Menstrual blood-derived stem cells exosomal miR-let-7 to ameliorate pulmonary fibrosis through inhibiting ferroptosis by Sp3/HDAC2/Nrf2 signaling pathway.

Idiopathic pulmonary fibrosis (IPF) is a serious, lifelong lung disease with high morbidity and high mortality. Menstrual blood-derived stem cells (MenSCs) derived exosomes (MenSCs-Exo) emerge as an attractive tool for the treatment of acute lung injury and fibrosis-related diseases. However, more comprehensive mechanism over how MenSCs derived exosomes exhibits anti-pulmonary fibrosis needs to be elucidated. In this study, TGF-β was used to construct cell fibrosis model, and bleomycin (BLM) was applied to induce lung tissue fibrosis mice model. BLM- and TGF-β1-induced cellular reactive oxygen species (ROS), mitochondrial DNA (mtDNA) damage, and lung epithelial cell apoptosis were alleviated by MenSCs-Exo treatment in vivo and in vitro. Besides, it was found that MenSCs-Exo delivered miR-let-7 into MLE-12 cells/lung epithelial cell and the reduction of miR-let-7 blocked the improvement produced by MenSCs-Exo.

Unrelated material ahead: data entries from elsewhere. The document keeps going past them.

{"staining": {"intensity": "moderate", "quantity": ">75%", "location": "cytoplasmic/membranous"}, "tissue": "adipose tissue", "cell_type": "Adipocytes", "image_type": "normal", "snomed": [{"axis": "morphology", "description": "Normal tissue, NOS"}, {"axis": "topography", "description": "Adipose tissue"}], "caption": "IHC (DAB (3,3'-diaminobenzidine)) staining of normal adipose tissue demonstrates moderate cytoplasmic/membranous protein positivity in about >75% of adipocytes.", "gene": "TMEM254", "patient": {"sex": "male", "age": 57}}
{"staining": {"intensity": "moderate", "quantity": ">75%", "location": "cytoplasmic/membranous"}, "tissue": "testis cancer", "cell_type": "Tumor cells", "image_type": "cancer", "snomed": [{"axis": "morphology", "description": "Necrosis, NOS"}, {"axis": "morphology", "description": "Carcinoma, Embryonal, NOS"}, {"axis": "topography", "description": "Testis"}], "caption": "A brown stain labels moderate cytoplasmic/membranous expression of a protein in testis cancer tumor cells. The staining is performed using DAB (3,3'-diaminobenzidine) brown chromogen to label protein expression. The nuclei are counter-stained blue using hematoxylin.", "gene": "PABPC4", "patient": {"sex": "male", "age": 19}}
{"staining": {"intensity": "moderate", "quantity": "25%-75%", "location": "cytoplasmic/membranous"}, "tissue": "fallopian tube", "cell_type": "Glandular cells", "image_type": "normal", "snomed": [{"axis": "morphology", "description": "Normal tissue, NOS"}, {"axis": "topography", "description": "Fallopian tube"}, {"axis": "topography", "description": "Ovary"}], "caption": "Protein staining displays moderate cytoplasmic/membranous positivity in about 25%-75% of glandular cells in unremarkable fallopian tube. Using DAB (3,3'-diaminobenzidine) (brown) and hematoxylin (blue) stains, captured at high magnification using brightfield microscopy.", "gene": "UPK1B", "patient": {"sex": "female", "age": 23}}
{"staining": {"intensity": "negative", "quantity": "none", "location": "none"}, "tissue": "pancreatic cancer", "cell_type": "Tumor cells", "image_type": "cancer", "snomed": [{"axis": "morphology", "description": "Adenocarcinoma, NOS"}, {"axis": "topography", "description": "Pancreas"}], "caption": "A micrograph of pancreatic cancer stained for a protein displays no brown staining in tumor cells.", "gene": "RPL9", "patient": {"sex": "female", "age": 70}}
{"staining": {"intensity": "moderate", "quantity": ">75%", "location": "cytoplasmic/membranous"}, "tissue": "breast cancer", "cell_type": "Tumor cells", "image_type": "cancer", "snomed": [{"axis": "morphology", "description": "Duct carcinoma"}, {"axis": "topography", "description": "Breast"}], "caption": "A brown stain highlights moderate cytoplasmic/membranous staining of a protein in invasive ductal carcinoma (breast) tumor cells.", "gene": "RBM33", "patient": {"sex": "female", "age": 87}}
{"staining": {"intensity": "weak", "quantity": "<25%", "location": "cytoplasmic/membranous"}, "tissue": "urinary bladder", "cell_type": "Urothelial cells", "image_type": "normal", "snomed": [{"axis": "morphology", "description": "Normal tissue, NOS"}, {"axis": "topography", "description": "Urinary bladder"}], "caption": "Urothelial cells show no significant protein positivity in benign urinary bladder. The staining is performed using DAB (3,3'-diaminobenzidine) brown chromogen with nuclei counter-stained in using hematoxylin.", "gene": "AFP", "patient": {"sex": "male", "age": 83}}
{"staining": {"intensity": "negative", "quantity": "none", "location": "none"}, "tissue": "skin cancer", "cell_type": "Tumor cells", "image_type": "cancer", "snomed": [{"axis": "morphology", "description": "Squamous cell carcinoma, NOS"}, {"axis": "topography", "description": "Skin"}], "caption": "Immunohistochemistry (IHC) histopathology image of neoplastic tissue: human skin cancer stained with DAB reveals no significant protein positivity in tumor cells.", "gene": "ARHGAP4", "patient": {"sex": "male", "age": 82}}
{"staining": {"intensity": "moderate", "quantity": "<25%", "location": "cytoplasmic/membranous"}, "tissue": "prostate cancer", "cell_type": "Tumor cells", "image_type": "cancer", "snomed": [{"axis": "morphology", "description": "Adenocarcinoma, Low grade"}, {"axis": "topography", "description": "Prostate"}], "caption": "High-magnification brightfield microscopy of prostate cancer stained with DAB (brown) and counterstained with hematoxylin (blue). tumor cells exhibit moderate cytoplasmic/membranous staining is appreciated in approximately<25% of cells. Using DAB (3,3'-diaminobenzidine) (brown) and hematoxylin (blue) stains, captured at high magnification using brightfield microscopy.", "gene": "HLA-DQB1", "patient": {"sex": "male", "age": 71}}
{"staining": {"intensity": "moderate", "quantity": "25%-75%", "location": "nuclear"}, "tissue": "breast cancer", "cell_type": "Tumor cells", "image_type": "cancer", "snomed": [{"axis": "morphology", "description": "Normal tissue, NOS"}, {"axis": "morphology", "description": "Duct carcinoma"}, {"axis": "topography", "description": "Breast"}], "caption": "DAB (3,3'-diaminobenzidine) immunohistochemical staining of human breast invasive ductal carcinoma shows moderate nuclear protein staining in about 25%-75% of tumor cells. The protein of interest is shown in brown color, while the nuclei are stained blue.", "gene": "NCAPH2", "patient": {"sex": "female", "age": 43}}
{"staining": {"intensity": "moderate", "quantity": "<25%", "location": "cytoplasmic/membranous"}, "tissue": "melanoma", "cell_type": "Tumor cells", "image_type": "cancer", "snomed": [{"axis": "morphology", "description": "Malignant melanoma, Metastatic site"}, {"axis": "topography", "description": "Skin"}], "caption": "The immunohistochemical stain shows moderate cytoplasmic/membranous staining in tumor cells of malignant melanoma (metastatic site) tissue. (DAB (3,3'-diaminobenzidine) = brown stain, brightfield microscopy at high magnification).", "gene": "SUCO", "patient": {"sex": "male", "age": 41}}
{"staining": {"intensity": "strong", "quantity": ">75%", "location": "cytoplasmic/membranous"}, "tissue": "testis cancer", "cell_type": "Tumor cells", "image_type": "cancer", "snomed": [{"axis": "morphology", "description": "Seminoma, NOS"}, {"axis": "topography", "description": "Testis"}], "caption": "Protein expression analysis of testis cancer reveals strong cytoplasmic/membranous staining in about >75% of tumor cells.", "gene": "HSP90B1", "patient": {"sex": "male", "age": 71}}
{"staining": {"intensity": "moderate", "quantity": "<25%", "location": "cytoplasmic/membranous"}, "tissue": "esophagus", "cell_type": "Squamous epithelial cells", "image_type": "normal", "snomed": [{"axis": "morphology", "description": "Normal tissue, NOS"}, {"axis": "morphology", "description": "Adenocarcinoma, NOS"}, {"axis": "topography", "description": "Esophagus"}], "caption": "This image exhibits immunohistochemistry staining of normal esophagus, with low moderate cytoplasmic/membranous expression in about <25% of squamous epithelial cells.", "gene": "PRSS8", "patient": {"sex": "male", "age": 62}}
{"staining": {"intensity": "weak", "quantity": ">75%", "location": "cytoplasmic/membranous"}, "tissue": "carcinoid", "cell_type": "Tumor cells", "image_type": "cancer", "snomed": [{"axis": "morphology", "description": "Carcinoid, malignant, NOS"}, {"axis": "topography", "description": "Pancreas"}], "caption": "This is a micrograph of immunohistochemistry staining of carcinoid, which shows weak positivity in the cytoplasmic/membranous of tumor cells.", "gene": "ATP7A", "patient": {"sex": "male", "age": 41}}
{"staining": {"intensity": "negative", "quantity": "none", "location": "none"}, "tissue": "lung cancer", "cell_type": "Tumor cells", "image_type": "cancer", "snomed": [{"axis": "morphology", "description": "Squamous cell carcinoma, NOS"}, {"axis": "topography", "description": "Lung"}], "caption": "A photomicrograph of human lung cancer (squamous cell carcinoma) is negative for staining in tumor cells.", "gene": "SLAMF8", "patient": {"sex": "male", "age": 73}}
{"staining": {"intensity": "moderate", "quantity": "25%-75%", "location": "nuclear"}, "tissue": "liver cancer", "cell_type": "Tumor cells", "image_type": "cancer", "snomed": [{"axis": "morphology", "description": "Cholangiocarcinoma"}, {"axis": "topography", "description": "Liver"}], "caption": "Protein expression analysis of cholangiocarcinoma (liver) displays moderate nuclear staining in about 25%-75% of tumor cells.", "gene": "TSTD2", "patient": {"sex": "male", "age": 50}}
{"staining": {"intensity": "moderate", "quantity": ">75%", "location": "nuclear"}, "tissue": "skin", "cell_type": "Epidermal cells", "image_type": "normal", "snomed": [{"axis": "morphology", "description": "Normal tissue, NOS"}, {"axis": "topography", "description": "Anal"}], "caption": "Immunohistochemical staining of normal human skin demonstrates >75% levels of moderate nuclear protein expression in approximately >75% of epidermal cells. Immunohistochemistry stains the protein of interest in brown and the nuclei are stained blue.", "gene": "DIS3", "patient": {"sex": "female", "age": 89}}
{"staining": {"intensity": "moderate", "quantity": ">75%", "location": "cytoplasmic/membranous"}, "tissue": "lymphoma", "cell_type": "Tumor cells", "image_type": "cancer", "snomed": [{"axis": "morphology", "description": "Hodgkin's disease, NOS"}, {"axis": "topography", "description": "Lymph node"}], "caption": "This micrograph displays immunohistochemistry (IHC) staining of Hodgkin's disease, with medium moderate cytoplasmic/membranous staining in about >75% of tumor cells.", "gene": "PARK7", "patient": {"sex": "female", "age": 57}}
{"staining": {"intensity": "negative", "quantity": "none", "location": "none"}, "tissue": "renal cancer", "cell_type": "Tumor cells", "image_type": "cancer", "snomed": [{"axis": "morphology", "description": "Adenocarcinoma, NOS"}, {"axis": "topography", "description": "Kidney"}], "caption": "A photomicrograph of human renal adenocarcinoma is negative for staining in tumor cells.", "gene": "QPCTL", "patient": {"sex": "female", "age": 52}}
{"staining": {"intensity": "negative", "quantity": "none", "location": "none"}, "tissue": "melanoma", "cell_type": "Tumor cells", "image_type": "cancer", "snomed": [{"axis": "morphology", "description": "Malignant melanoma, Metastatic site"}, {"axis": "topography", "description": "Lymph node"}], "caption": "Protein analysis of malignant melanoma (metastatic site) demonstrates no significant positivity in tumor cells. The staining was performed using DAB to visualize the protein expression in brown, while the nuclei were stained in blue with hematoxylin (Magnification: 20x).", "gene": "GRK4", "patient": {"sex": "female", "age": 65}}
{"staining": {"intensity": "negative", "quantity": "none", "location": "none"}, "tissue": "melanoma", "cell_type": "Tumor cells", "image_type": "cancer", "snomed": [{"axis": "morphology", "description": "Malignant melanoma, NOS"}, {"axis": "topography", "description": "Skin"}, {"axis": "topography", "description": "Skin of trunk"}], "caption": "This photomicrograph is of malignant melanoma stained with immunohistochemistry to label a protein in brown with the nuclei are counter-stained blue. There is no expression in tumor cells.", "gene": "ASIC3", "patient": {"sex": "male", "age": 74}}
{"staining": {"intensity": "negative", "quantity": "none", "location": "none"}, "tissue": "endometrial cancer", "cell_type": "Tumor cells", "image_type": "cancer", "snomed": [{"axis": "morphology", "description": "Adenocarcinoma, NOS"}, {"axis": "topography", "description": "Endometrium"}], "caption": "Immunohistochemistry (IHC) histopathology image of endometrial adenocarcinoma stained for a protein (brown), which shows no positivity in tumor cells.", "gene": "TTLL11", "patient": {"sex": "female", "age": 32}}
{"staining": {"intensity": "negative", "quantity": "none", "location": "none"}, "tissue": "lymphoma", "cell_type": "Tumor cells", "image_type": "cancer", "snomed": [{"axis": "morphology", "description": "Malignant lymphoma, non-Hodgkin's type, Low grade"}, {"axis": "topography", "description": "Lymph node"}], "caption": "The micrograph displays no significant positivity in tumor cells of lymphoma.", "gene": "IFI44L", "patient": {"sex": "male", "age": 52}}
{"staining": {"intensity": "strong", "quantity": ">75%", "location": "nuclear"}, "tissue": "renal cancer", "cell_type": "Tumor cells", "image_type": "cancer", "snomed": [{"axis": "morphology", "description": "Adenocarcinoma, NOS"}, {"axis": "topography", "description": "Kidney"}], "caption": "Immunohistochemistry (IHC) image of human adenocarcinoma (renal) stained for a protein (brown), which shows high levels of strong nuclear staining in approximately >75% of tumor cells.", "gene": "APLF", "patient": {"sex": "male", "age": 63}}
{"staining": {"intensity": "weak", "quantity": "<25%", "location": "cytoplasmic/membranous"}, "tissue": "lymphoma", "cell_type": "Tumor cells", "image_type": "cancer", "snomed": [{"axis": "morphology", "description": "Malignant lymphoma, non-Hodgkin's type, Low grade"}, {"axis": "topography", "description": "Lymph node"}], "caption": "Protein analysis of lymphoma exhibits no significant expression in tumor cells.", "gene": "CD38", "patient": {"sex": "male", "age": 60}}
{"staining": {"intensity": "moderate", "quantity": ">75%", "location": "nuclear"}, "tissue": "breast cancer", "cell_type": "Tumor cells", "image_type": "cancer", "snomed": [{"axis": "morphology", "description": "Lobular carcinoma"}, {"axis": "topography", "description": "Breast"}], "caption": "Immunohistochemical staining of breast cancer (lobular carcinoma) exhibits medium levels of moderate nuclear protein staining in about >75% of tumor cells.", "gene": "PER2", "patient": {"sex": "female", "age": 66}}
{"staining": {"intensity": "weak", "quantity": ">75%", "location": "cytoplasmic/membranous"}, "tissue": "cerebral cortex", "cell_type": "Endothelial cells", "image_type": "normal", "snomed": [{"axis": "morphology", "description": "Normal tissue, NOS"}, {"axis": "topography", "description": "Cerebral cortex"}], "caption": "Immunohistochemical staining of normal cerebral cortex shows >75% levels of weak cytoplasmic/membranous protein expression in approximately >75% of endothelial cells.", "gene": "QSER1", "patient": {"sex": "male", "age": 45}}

Mechanistically, miR-let-7 directly bound to Sp3 and negatively regulated its expression. Sp3 elevation promoted the expression of ferroptosis-related protein and mitochondrial DNA (mtDNA) damage markers via recruiting HDAC2, thereby inactivating keap1/Nrf2 signal cascade, which were confirmed in BLM-induced pulmonary fibrosis mice model under the combination therapy of the MenSCs-Exo and let-7 inhibitor. Collectively, MenSCs derived exosomes could transmit miR-let-7 into MLE-12 cells to inhibit the expression of Sp3, thereby weakening the recruitment effect of Sp3 on HDAC2, lifting the deacetylation restriction of HDAC2 on Nrf2, and enhancing the Nrf2 pathway. These changes further declined ferroptosis and delayed the pathological process of oxidative damage and lung epithelial cell apoptosis in PF.